Search code examples
c++algorithmcomplexity-theoryasymptotic-complexity

Top K smallest selection algorithm - O (n + k log n) vs O (n log k) for k << N


I'm asking this in regards to Top K algorithm. I'd think that O(n + k log n) should be faster, because well.. for instance if you try plugging in k = 300 and n = 100000000 for example, we can see that O(n + k log n) is smaller.

However when I do a benchmark with C++, it's showing me that O (n log k) is more than 2x faster. Here's the complete benchmarking program:

#include <iostream>
#include <vector>
#include <algorithm>
#include <iterator>
#include <ctime>
#include <cstdlib>
using namespace std;

int RandomNumber () { return rand(); }
vector<int> find_topk(int arr[], int k, int n)
{
   make_heap(arr, arr + n, greater<int>());

   vector<int> result(k);

   for (int i = 0; i < k; ++i)
   {
      result[i] = arr[0];
      pop_heap(arr, arr + n - i, greater<int>());
   }

   return result;
}

vector<int> find_topk2(int arr[], int k, int n)
{
   make_heap(arr, arr + k, less<int>());

   for (int i = k; i < n; ++i)
   {
      if (arr[i] < arr[0])
      {
     pop_heap(arr, arr + k, less<int>());
     arr[k - 1] = arr[i];
     push_heap(arr, arr + k, less<int>());
      }
   }

   vector<int> result(arr, arr + k);

   return result;
}


int main()
{
   const int n = 220000000;
   const int k = 300;

   srand (time(0));
   int* arr = new int[n];

   generate(arr, arr + n, RandomNumber);

   // replace with topk or topk2
   vector<int> result = find_topk2(arr, k, n);

   copy(result.begin(), result.end(), ostream_iterator<int>(cout, "\n"));


   return 0;
}

find_topk 's approach is to build a complete heap of size n, in O(n) and then remove the top element of heap k times O(log n). find_topk2 's approach is to build a heap of size k (O(k)) such that max element is at the top, and then from k to n, compare to see if any element is smaller than top element, and if so pop the top element, and push the new element which would mean n times O(log k). Both approach are written quite similarly so I don't believe any implementation detail (like creating temporaries etc.) can cause a difference besides the algo and the dataset (which is random).

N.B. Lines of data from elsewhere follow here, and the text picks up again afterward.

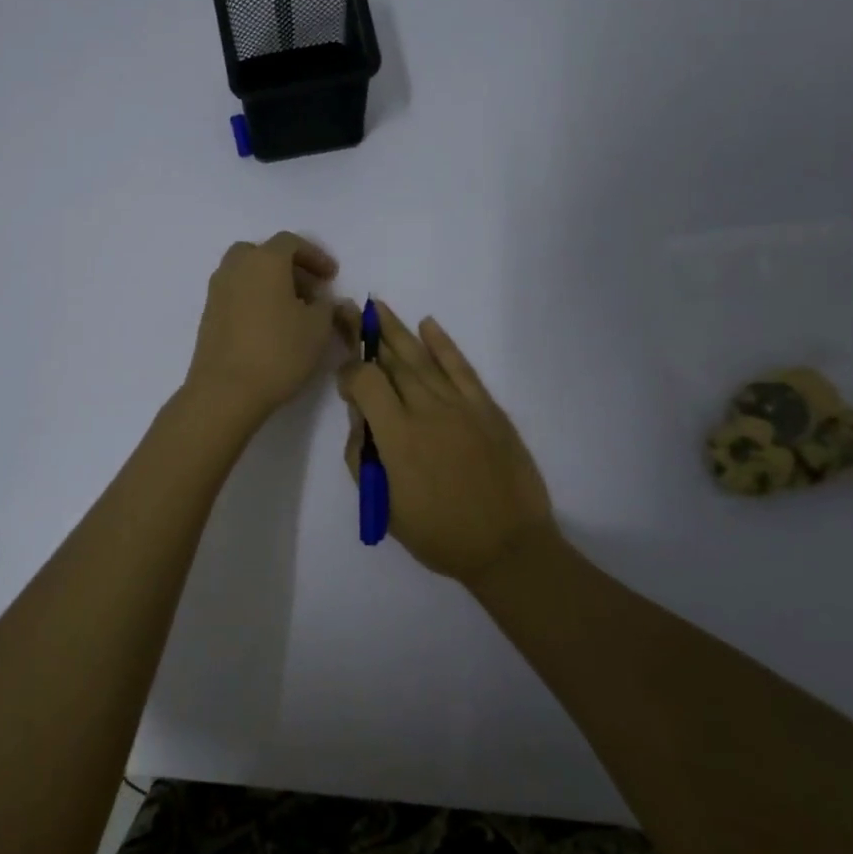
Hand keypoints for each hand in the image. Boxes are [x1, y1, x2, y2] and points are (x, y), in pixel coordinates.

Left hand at [184, 232, 345, 426]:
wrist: (225, 391)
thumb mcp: (318, 328)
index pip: (291, 242)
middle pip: (263, 254)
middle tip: (309, 291)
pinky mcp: (208, 315)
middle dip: (289, 267)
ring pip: (246, 273)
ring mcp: (217, 291)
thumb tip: (322, 300)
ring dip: (270, 283)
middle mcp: (235, 267)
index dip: (315, 256)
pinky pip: (235, 294)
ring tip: (292, 311)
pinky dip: (254, 299)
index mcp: (264, 260)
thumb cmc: (279, 352)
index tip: (331, 277)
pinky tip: (270, 327)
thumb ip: (327, 306)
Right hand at [338, 302, 556, 585]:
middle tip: (350, 309)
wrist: (509, 547)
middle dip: (366, 334)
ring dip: (397, 330)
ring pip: (422, 358)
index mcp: (397, 436)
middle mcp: (426, 410)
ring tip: (377, 306)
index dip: (348, 374)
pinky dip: (444, 345)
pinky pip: (461, 368)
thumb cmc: (440, 534)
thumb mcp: (385, 507)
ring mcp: (460, 405)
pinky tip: (428, 324)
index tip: (344, 382)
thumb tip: (360, 418)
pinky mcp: (487, 408)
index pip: (365, 382)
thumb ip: (363, 457)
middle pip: (391, 361)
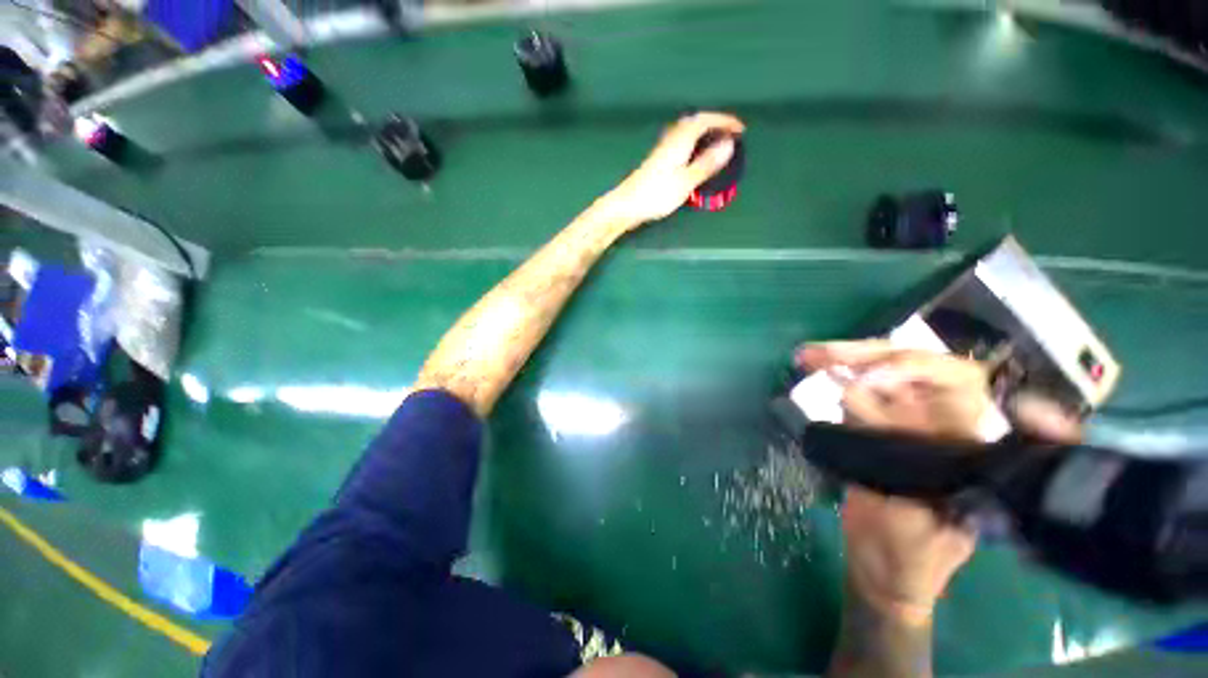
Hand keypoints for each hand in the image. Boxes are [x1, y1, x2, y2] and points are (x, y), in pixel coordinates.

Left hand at [601, 112, 744, 227]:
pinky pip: (680, 142)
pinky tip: (693, 156)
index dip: (724, 121)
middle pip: (694, 121)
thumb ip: (706, 163)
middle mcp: (671, 139)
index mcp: (680, 140)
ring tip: (715, 143)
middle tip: (729, 133)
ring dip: (702, 132)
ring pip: (686, 131)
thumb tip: (729, 144)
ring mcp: (662, 149)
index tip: (740, 129)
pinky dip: (693, 142)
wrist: (627, 205)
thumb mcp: (686, 181)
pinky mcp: (657, 160)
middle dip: (714, 123)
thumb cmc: (656, 194)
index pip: (705, 120)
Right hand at [798, 340, 1081, 623]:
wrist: (887, 570)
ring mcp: (910, 424)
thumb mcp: (909, 523)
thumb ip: (891, 466)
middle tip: (821, 354)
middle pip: (919, 370)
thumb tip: (855, 402)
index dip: (916, 372)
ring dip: (846, 359)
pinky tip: (813, 368)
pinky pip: (860, 392)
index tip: (868, 376)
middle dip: (870, 355)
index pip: (959, 389)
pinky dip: (835, 376)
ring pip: (886, 375)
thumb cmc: (911, 560)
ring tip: (808, 355)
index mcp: (970, 453)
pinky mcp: (879, 428)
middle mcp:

I could actually profile the results of the benchmark and could see that find_topk actually called the comparison operator many more times than find_topk2. But I'm interested more in the reasoning of the theoretical complexity.. so two questions.

  1. Disregarding the implementation or benchmark, was I wrong in expecting that O(n + k log n) should be better than O(n log k)? If I'm wrong, please explain why and how to reason such that I can see O(n log k) is actually better.
  2. If I'm not wrong to expect no 1. Then why is my benchmark showing otherwise?

Solution

  • Big O in several variables is complex, since you need assumptions on how your variables scale with one another, so you can take unambiguously the limit to infinity.

    If eg. k ~ n^(1/2), then O(n log k) becomes O(n log n) and O(n + k log n) becomes O(n + n^(1/2) log n) = O(n), which is better.

    If k ~ log n, then O(n log k) = O(n log log n) and O(n + k log n) = O(n), which is better. Note that log log 2^1024 = 10, so the constants hidden in the O(n) may be greater than log log n for any realistic n.

    If k = constant, then O(n log k) = O(n) and O(n + k log n) = O(n), which is the same.

    But the constants play a big role: for instance, building a heap may involve reading the array 3 times, whereas building a priority queue of length k as you go only requires one pass through the array, and a small constant times log k for the lookup.

    Which is "better" is therefore unclear, although my quick analysis tended to show that O(n + k log n) performs better under mild assumptions on k.

    For instance, if k is a very small constant (say k = 3), then I'm ready to bet that the make_heap approach performs worse than the priority queue one on real world data.

    Use asymptotic analysis wisely, and above all, profile your code before drawing conclusions.